Having placed Ty in charge of fixing her car earlier in the episode, Kerry-Anne’s patience with her supposed boyfriend wanes, and she wants to take back a car that might not yet be roadworthy. Signs of Jack’s age are again on display as he forgets where he placed his reading glasses, only for Mallory to find them nearly instantly in the pocket of his shirt. Ashley arrives at Heartland, furiously claiming the theft of the necklace, which, since Kerry-Anne is suspected, must mean Ty is an accomplice as well. Not only is this an unfair assessment of Ty’s rehabilitation at Heartland, but it also will prove factually incorrect. Knowing that Clint Riley, his probation officer is coming for a routine visit that day—and knowing the risks of not being present at such visits—Ty leaves Heartland in a hurry, in hot pursuit of the real thief, the kleptomaniac Kerry-Anne.
Louscott pairing stans will surely enjoy the touching moment between Lou and Scott in the office, otherwise alone, albeit with Sugarfoot present there as well.
Having correctly guessed which route Kerry-Anne would take toward the United States, Ty follows her footsteps and tracks her down before she can cross the border since her car has broken down again since he could not finish his repairs on it. Shrewd as he is, not to be outdone by Kerry-Anne’s cunning, Ty knows she bears full responsibility for the theft and offers to complete the repairs if Kerry-Anne returns the stolen necklace.
Clint arrives at the ranch while Ty is still gone tracking down Kerry-Anne, so Amy and Mallory manufacture bogus problems with Clint’s car in order to delay him so much that he will still be at the ranch when Ty returns. Covering up his late return with a half-truth (that “a lady had some car trouble”), Ty manages to salvage the visit with Clint.

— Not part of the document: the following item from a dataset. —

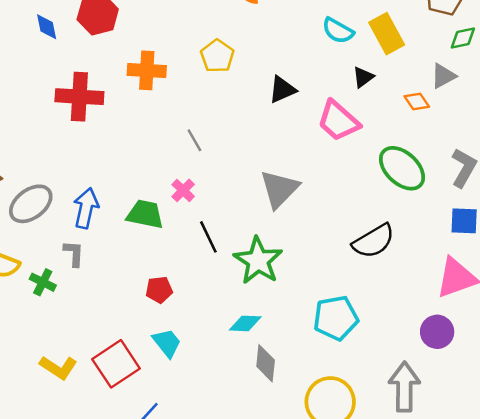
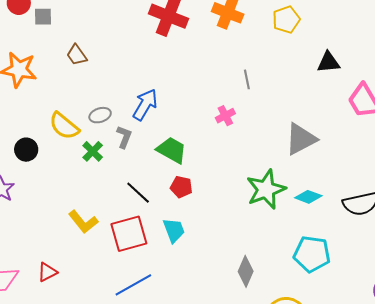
gray ellipse: (31, 204) -> (100, 115), moved, size x0.6
green trapezoid: (145, 214) -> (172, 150), moved
black line: (208, 237) -> (138, 193), moved, turned -40
cyan diamond: (245, 323) -> (308, 197), moved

Ty returns the necklace to Ashley while she still believes that he—not Kerry-Anne—is at fault for the theft. Scott and Lou facilitate Sugarfoot’s return to Ms. Bell’s niece and Ms. Bell’s grandnieces and grandnephews (Vanessa Bell’s children). As Ty returns by motorcycle to Heartland from his outing to Briar Ridge after meeting Clint, he and Amy, who is riding Spartan, playfully race each other the few hundred yards back to the ranch house, and the episode concludes.